Swedenborg was born in Stockholm, in January, 1688, and lived to the advanced age of eighty-four years.
Swedenborg was well born; he was the son of a bishop of the Swedish church, and during his lifetime held many positions of honor. He was a friend and adviser of the king, and his expert knowledge of mining engineering gave him a place among the scientists of his age.
He was a voluminous writer, his early work being confined to the phases of materialistic science, notably on mines and metals, and later upon man, in his physiological aspect.
His “De Cerebro and Psychologia Rationales,” published in his fifty-seventh year, showed a different Swedenborg from the one to whom his colleagues were accustomed to refer with much respect.
This book dealt with man, not as a product of brute creation, but as an evolutionary creature, having at least a possibility of divine origin. It is, however, his “Arcana Coelestia” upon which “The Church of the New Jerusalem” is founded; and it is this work which caused Swedenborg’s friends and colleagues to determine that he had become insane. It is, in fact, only within very recent years, that the so-called scientific world has deigned to regard Swedenborg’s revelations with any degree of serious and respectful attention.
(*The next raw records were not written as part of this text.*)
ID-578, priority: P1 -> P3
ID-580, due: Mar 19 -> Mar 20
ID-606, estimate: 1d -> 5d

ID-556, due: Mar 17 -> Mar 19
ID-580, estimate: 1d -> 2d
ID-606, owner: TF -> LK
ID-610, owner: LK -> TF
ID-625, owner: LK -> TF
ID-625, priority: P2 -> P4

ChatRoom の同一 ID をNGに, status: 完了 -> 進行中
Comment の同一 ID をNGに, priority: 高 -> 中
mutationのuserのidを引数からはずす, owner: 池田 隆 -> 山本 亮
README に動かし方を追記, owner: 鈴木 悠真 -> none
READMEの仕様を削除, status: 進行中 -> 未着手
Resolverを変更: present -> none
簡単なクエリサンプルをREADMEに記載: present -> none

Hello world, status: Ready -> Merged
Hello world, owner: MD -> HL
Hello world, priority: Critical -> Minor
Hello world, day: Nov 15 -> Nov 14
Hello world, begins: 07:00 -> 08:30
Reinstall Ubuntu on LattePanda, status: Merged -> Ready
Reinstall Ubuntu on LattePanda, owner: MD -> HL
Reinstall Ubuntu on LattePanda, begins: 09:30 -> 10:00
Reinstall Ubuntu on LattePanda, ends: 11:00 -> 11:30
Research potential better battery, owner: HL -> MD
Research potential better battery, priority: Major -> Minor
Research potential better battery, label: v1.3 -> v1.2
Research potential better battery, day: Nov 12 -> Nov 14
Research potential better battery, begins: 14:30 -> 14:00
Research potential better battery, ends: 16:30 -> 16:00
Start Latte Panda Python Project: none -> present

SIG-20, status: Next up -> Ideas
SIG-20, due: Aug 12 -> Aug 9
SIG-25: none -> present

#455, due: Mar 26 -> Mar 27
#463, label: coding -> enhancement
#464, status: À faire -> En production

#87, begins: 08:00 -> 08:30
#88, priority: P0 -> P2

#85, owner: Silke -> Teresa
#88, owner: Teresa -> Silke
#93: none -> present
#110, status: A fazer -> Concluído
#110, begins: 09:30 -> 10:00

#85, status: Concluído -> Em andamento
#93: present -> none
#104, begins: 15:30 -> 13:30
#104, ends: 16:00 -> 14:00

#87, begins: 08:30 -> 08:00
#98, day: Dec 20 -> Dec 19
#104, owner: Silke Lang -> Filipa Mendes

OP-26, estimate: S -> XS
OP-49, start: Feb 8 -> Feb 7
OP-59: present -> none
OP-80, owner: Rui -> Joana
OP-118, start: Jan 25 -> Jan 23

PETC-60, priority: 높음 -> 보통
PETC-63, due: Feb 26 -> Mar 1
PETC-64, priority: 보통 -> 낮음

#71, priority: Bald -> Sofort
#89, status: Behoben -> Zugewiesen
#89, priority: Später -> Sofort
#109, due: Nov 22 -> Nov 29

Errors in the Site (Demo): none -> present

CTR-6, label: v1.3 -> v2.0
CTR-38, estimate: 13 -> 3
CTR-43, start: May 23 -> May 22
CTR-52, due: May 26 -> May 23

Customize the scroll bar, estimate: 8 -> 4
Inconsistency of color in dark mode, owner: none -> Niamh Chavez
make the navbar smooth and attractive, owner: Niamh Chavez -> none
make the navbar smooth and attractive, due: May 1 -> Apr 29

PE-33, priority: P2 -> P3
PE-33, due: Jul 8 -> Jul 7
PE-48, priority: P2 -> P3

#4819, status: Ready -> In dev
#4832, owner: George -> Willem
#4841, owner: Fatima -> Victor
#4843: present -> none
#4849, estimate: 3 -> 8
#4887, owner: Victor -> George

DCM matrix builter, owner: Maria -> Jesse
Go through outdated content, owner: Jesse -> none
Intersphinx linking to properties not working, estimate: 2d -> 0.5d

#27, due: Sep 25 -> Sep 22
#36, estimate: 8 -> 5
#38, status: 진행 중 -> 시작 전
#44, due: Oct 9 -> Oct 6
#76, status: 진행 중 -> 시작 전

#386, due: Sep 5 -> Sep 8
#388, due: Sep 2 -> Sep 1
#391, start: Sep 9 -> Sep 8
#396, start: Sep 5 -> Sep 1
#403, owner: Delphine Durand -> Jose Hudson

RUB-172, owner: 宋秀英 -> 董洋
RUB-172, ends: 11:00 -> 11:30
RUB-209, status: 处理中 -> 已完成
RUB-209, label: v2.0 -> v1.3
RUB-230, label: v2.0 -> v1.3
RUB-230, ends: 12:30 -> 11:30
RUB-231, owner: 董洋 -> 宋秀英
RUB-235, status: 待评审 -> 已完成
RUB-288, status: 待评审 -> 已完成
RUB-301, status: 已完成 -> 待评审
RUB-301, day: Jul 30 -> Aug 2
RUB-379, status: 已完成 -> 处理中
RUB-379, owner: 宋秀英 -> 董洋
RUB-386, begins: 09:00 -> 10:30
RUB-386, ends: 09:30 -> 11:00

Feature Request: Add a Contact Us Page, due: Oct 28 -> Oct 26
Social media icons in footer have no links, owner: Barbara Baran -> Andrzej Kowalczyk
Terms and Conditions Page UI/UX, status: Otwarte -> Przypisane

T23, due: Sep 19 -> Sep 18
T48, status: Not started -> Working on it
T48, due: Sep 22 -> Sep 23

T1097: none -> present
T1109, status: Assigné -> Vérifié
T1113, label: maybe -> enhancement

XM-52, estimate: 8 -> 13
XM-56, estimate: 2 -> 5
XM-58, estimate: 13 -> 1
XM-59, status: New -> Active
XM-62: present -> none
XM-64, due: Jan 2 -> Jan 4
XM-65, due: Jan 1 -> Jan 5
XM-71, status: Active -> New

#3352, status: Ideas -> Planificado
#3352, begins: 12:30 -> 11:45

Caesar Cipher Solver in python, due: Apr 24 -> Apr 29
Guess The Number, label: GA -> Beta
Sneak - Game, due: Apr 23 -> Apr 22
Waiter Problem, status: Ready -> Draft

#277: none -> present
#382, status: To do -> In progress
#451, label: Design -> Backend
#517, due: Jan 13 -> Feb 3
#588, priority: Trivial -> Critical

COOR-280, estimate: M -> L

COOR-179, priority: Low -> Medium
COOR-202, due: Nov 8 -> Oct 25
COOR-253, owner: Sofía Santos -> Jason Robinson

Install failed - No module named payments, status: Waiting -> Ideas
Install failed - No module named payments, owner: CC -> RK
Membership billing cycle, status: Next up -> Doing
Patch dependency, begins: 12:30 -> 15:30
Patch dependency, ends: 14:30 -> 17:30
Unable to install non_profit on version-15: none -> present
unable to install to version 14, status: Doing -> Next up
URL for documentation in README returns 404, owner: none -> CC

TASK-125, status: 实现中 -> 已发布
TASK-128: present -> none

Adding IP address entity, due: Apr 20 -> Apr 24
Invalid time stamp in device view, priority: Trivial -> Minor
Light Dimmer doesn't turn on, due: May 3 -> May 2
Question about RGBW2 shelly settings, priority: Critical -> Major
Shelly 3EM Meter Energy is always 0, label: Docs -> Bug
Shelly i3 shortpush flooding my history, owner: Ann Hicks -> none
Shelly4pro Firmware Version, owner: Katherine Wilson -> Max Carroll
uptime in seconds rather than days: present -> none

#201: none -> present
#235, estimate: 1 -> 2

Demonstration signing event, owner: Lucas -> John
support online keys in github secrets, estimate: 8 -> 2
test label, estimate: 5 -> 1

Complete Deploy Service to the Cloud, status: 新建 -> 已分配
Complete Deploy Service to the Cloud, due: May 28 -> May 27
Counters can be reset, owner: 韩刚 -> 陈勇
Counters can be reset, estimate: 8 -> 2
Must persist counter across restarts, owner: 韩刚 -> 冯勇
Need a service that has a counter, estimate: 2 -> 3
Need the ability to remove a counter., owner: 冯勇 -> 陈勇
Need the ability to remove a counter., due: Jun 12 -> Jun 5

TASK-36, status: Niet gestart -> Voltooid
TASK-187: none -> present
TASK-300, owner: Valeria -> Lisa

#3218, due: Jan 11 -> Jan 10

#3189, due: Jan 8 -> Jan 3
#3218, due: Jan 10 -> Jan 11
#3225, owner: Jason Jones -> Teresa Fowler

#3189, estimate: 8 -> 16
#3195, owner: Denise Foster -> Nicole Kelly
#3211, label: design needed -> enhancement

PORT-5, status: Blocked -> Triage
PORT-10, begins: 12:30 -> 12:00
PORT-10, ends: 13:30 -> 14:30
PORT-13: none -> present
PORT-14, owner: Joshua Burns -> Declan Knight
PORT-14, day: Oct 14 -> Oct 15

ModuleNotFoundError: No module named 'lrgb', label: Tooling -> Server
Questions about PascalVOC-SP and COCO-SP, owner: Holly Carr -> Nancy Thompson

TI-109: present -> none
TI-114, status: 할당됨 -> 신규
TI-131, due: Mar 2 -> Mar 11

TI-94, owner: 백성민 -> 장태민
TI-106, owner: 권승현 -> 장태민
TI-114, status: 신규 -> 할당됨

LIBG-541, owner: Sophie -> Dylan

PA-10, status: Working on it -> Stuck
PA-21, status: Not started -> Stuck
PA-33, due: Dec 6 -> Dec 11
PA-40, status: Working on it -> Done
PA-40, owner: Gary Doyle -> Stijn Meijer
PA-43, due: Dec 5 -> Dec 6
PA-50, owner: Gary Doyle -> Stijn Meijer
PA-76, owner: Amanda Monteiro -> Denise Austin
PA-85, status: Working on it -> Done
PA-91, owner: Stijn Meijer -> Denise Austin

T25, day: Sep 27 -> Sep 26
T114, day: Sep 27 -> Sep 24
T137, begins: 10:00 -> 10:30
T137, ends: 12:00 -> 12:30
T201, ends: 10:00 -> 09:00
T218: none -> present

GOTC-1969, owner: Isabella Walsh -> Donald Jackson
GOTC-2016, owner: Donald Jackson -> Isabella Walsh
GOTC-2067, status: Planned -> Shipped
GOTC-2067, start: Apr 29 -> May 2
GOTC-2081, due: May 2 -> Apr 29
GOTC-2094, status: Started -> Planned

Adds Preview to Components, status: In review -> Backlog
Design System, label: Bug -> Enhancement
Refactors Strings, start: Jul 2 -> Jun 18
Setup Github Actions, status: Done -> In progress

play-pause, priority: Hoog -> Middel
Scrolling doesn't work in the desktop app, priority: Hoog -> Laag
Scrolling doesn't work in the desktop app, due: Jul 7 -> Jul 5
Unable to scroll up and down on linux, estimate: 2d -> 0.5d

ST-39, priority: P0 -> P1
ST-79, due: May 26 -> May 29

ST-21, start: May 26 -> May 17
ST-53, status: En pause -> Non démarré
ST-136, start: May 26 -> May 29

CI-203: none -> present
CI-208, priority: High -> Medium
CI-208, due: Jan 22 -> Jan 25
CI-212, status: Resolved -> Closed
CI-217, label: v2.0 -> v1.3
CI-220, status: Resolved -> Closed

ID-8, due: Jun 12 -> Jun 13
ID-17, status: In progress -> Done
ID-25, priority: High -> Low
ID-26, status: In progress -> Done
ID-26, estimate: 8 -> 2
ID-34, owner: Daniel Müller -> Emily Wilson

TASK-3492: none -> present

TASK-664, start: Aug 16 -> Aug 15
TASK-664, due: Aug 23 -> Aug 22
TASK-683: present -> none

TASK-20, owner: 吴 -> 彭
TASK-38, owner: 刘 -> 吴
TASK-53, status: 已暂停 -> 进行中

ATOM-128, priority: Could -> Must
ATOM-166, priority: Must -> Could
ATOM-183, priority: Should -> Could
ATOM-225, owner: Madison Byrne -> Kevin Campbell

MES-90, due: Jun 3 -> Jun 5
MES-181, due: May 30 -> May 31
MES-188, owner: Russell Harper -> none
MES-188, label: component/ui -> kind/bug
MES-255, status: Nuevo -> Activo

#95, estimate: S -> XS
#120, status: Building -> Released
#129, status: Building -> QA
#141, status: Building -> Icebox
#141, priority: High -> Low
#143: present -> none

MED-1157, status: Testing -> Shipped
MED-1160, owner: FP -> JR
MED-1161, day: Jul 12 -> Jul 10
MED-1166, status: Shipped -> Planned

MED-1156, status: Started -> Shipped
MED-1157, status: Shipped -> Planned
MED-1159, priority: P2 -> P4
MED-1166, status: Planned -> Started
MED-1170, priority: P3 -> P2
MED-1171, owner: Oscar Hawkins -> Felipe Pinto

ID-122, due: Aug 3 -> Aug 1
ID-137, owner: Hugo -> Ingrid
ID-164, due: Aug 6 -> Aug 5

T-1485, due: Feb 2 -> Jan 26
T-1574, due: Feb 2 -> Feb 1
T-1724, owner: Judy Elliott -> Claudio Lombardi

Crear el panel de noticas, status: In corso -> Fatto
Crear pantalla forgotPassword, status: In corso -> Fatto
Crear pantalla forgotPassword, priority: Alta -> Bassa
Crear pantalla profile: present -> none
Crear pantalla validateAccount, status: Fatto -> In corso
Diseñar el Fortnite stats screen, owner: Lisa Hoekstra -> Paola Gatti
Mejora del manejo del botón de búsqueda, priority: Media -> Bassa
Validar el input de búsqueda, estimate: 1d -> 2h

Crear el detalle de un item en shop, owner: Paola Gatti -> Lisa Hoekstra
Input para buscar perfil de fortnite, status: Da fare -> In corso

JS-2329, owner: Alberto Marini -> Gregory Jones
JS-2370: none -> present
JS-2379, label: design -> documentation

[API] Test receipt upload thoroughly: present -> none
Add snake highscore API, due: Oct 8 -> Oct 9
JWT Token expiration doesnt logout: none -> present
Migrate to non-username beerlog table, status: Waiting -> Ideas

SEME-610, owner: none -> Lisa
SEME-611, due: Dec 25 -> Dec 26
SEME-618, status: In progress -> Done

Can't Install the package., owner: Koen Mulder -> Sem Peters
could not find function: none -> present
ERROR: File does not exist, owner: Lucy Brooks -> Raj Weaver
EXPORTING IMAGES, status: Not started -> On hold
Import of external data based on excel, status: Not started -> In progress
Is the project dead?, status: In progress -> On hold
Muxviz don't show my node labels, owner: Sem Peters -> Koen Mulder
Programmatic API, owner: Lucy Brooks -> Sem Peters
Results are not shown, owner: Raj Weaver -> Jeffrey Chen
Swedenborg’s Illumination was not, like that of so many others, who have founded a new religion, a sudden influx of spiritual consciousness, but rather a gradual leading up to the inevitable goal, by virtue of serious thought, deep study, and a high order of mentality.
But that the Swedish seer received, in full measure, the blessing of cosmic consciousness, is beyond doubt.
Swedenborg’s extremely simple habits of life; his freedom from any desire for display, or for those social advantages into which he was born; his gentleness and unassuming manner, of which much is written by his followers, all point to him as one upon whom the blessing might readily descend. Swedenborg was a vegetarian, but this seems not to be a necessary characteristic of those possessing illumination, although, when cosmic consciousness shall have become almost general, vegetarianism must inevitably come with it, as animal life will disappear from the earth.
Swedenborg, like many others who have perceived the cosmic light, evidently believed that he had been specially selected and consecrated for the work of the new church. That is, he took his illumination, not as an initiation into the higher degrees of cosmic truth, but as a special and personal revelation. This view characterizes those who founded a new, or a reformed religious system, while as a matter of truth, the light that comes is a part of the cosmic plan, and not, as Swedenborg and others imagine, as a personal revelation.